**練習問題 A**
書評のうち「我々の認識では堀江敏幸氏とい」で始まり「氏の魂の自由な飛翔が窺える。」で終わる部分を、そのまま書き写してもらえますか。

**抜粋箇所**
● ● ● ● ●
我々の認識では堀江敏幸氏といえば小説家(芥川賞作家だ)であり、フランス文学の研究者なのだが、そんな彼が大学に入学するまでは国文科志望だったというのは初めて知った。「栴檀は双葉より芳し」と言うが、さすがにここに開陳されている『伊勢物語』の読みは、物語としての妙味の核心を捉えている。フランス小説もいくつか俎上に上るが、そこでは一つ一つの言葉を疎かにしない彼の姿勢に、我々も小説の読み方の反省を強いられるのである。なお、表題は学生の誤訳から連想を膨らませていったものであり、ここにも堀江氏の魂の自由な飛翔が窺える。

2015/07/24

KAZOO

Ⅱに引き続いての堀江さんのエッセイ集です。これもやはりわたし的には楽しくてすぐ読んでしまいました。特に本屋古本屋について書かれているところは楽しくなります。高校時代は中世文学志望であったのがフランス文学を専攻しての自分の気持ちなど。また大学受験のときに東京に出てきてのはなしなど「堀江」三四郎的な感じで、物語にできるのではないかと思いました。このエッセイ集は何度も読み返すことになりそうです。まだ文庫でⅣは出ていないのですね。
● ● ● ● ●
(保存済みのエントリ)
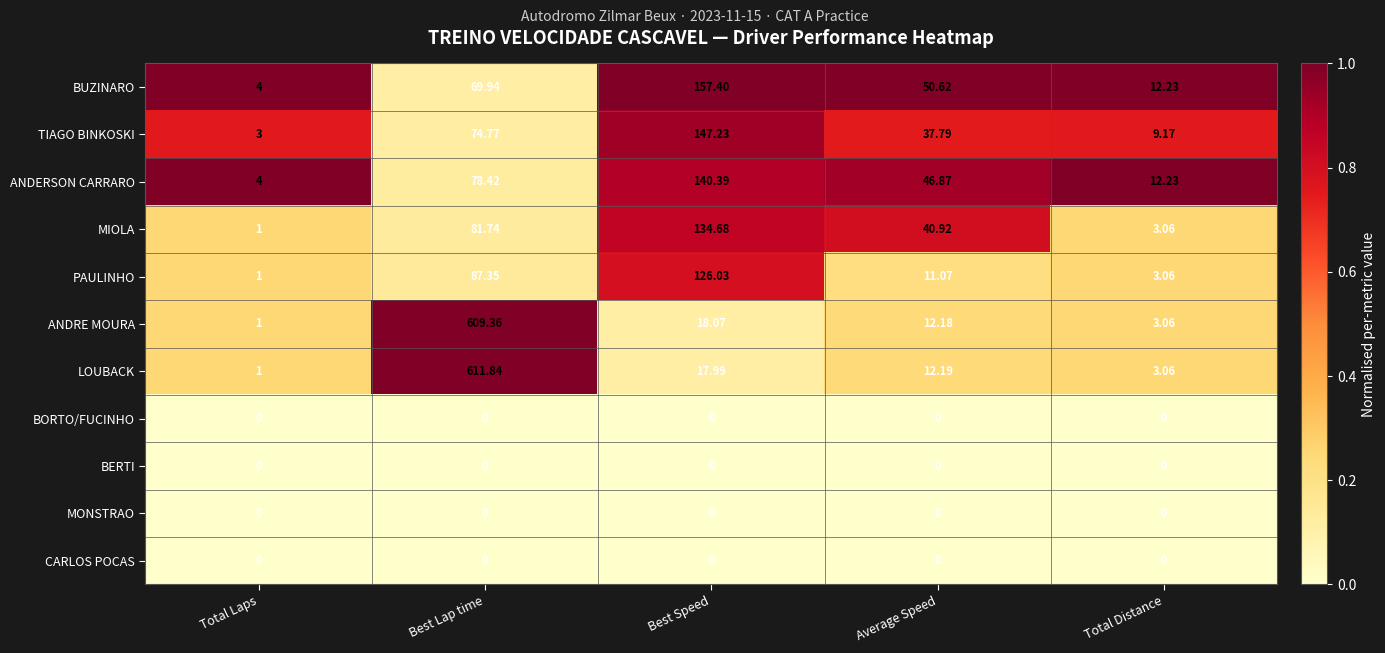

At which label does BUZINARO reach its peak?

Best Speed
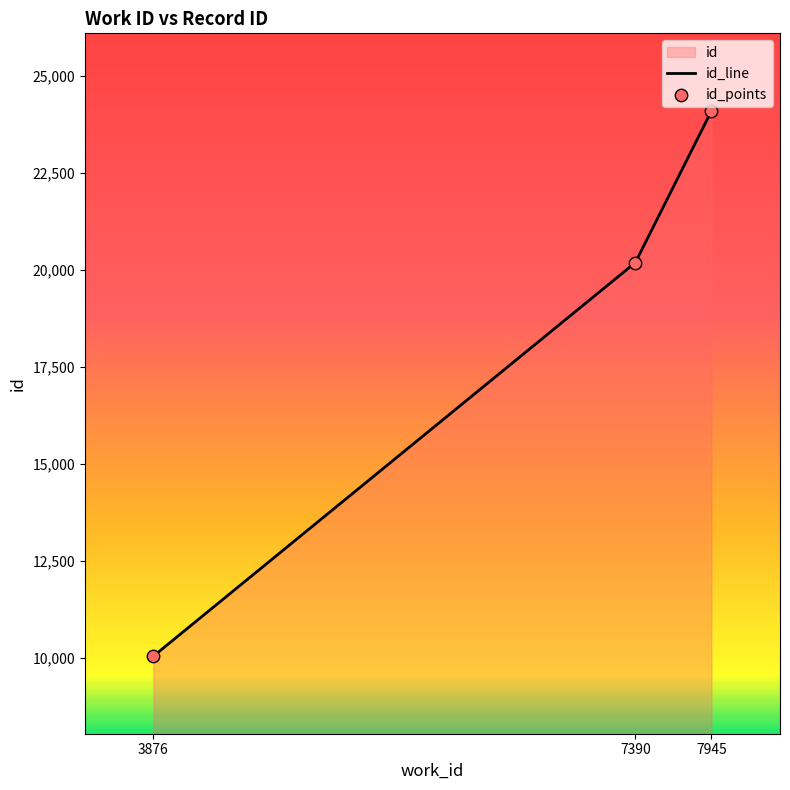

Which has a higher value, 7945 or 3876?

7945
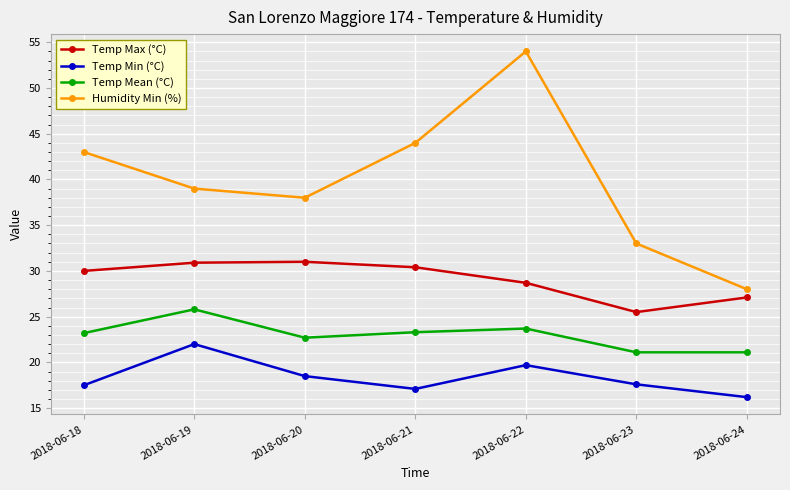

What are all the series names shown in the legend?

Temp Max (°C), Temp Min (°C), Temp Mean (°C), Humidity Min (%)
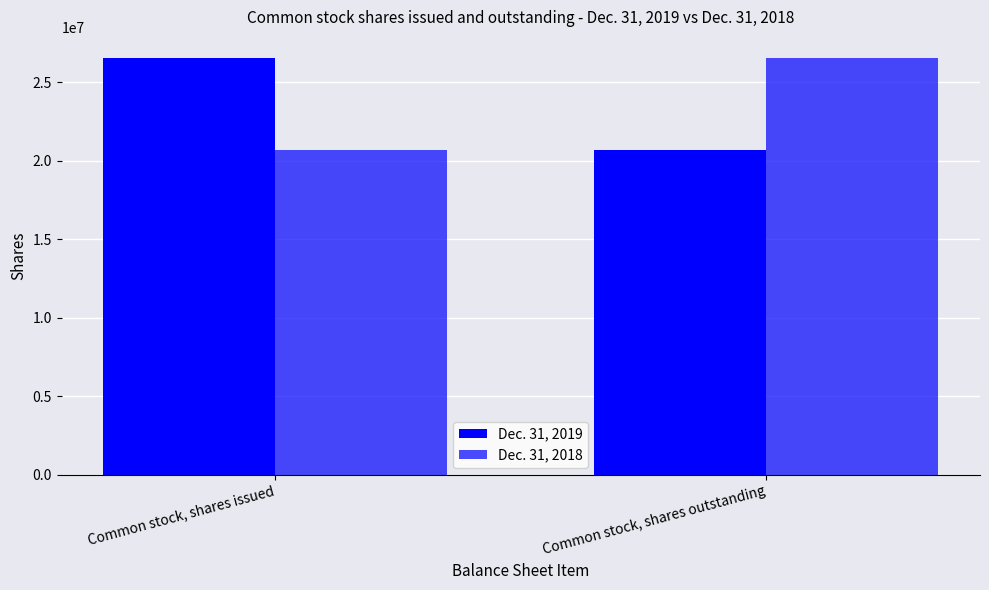

At which category is the sum across all series the highest?

Common stock, shares issued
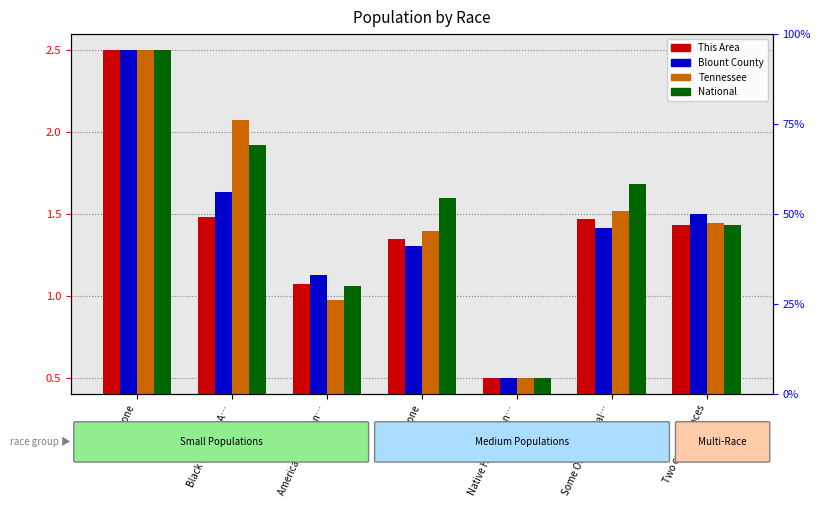

What is the label of the 4th bar from the right?

Asian alone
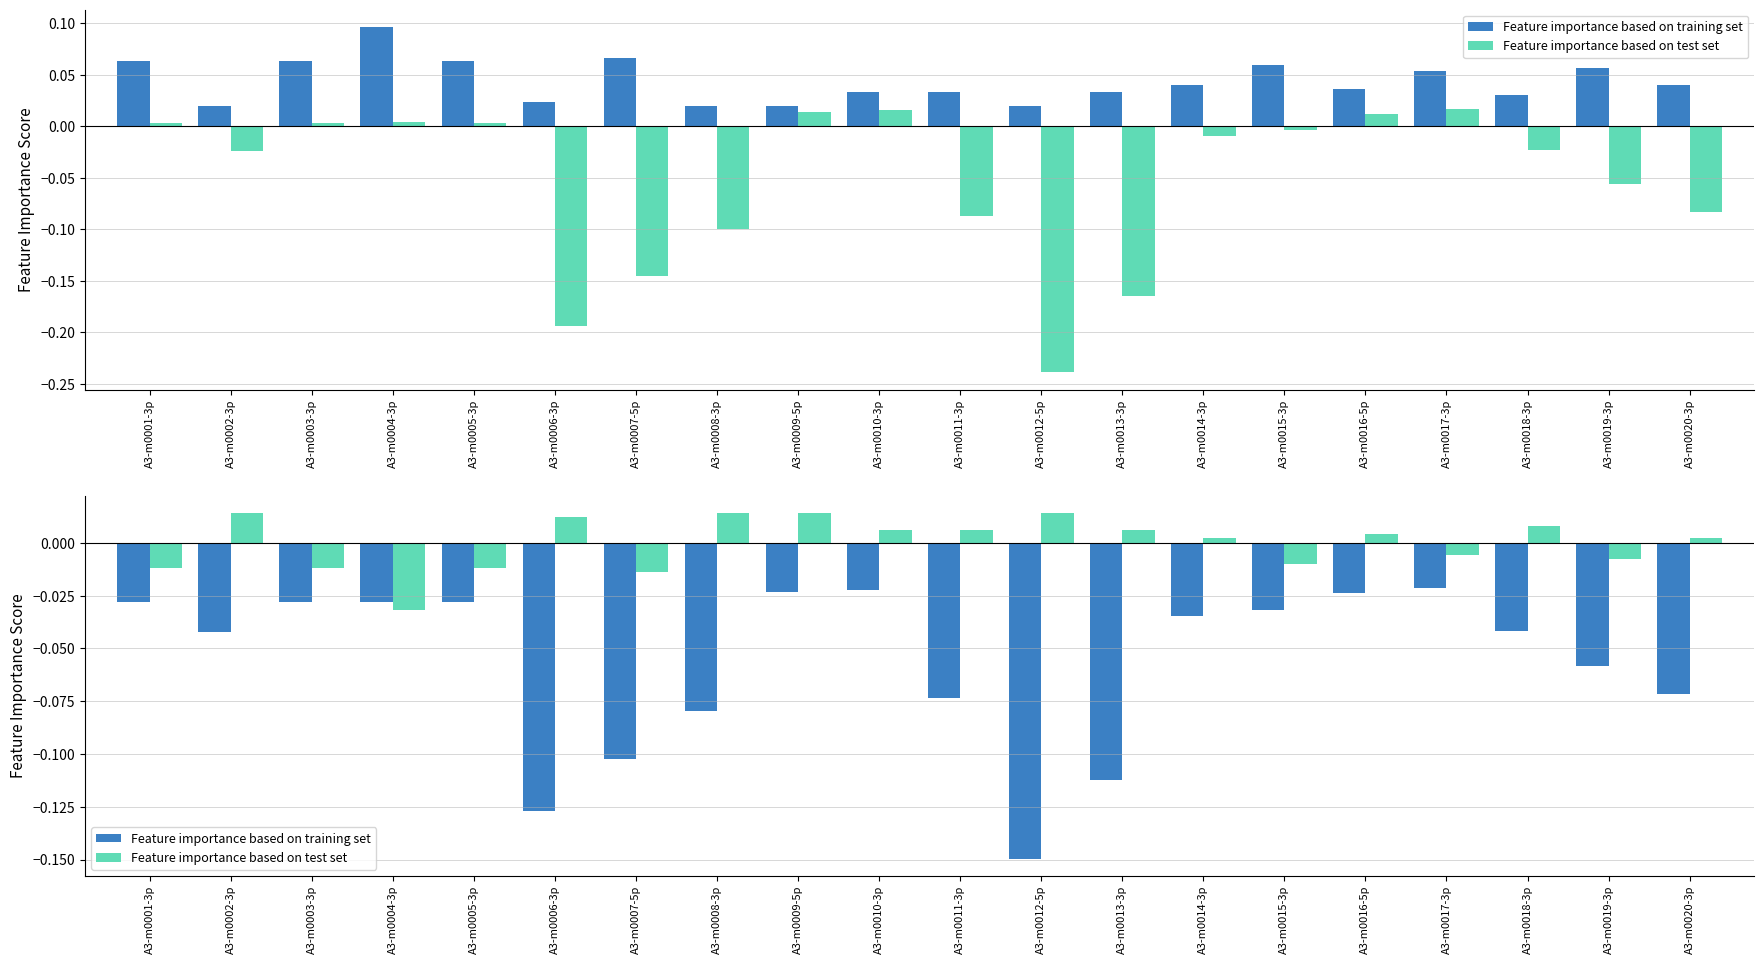

At which category is the sum across all series the highest?

A3-m0009-5p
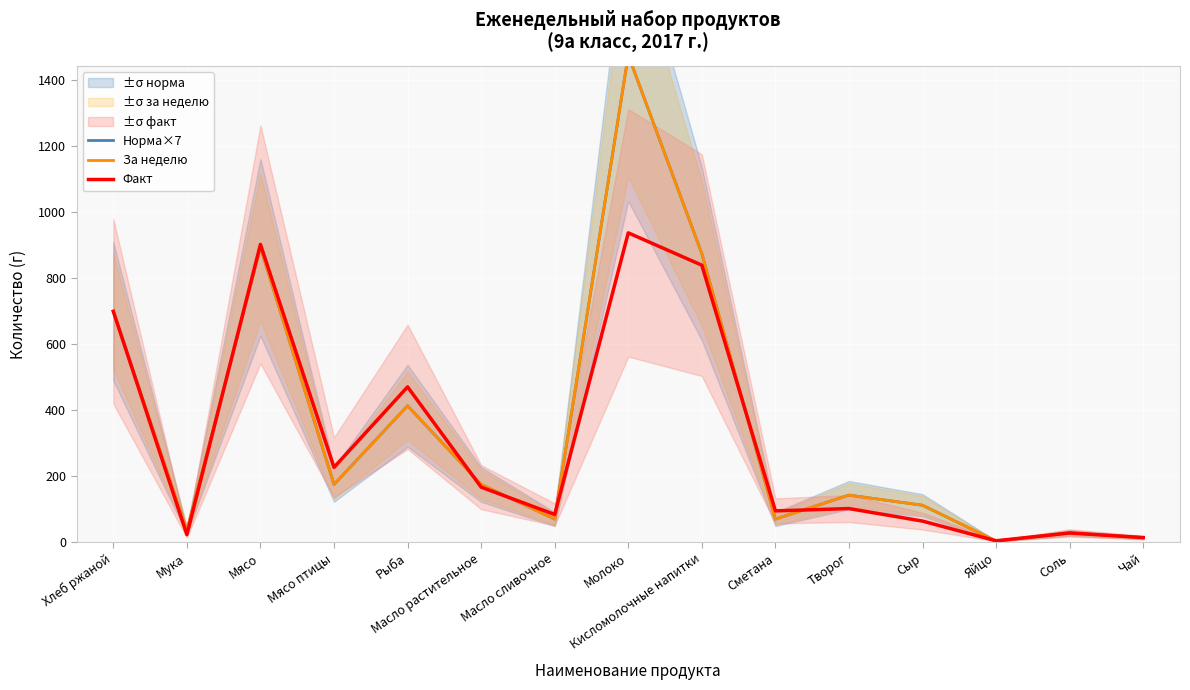

At Творог, list the series in order from smallest to largest.

Факт, Норма×7, За неделю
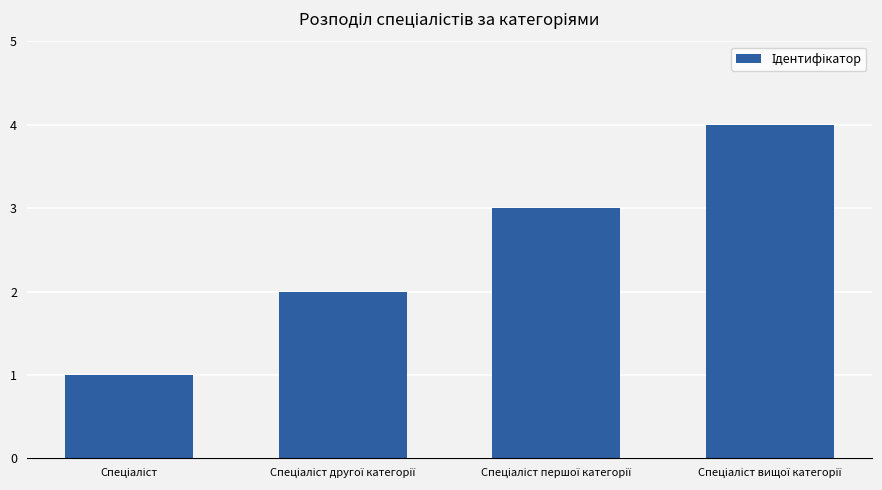

What is the difference between the maximum and minimum values?

3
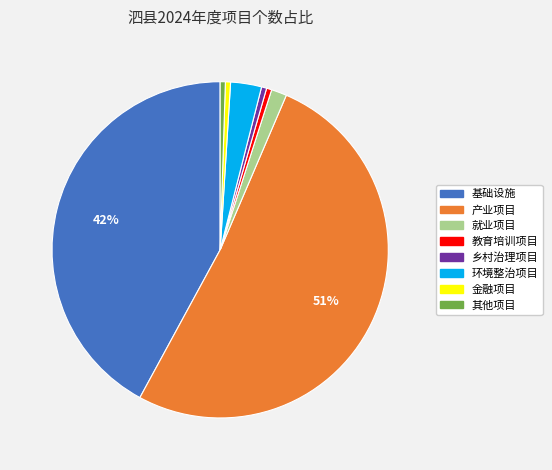

How many slices are in this pie chart?

8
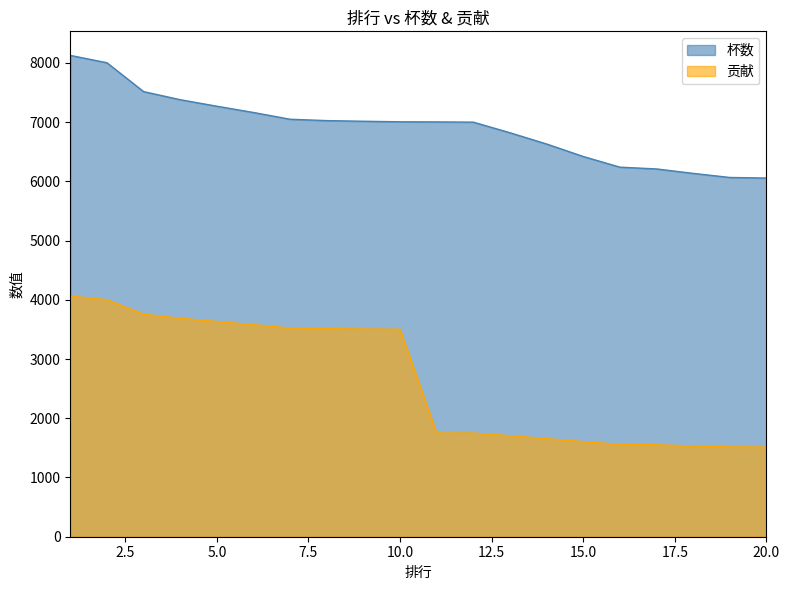

Between 1 and 15, which series saw the biggest shift?

贡献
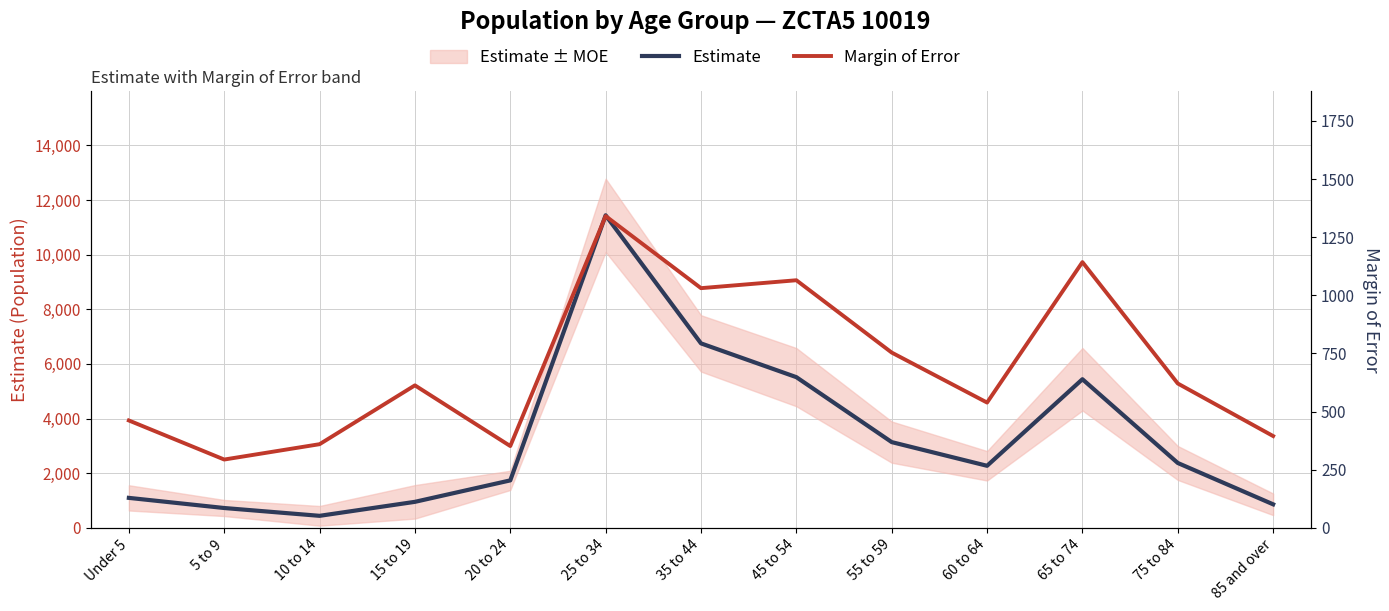

What is the difference between the highest and lowest values at 60 to 64?

1734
● ● ● ● ●
**練習問題 B**
データの行のうち、「Факт, Норма×7, За неделю」を含む行から始まり、データの行の最後で終わる範囲を、一字も変えずに抜き出してもらえますか。画像は解答に含めないでください。

**問題の解答 A**
我々の認識では堀江敏幸氏といえば小説家(芥川賞作家だ)であり、フランス文学の研究者なのだが、そんな彼が大学に入学するまでは国文科志望だったというのは初めて知った。「栴檀は双葉より芳し」と言うが、さすがにここに開陳されている『伊勢物語』の読みは、物語としての妙味の核心を捉えている。フランス小説もいくつか俎上に上るが、そこでは一つ一つの言葉を疎かにしない彼の姿勢に、我々も小説の読み方の反省を強いられるのである。なお、表題は学生の誤訳から連想を膨らませていったものであり、ここにも堀江氏の魂の自由な飛翔が窺える。

**問題の解答 B**
Факт, Норма×7, За неделю

What is the difference between the maximum and minimum values?

3

How many slices are in this pie chart?

8

Between 1 and 15, which series saw the biggest shift?

贡献

What is the difference between the highest and lowest values at 60 to 64?

1734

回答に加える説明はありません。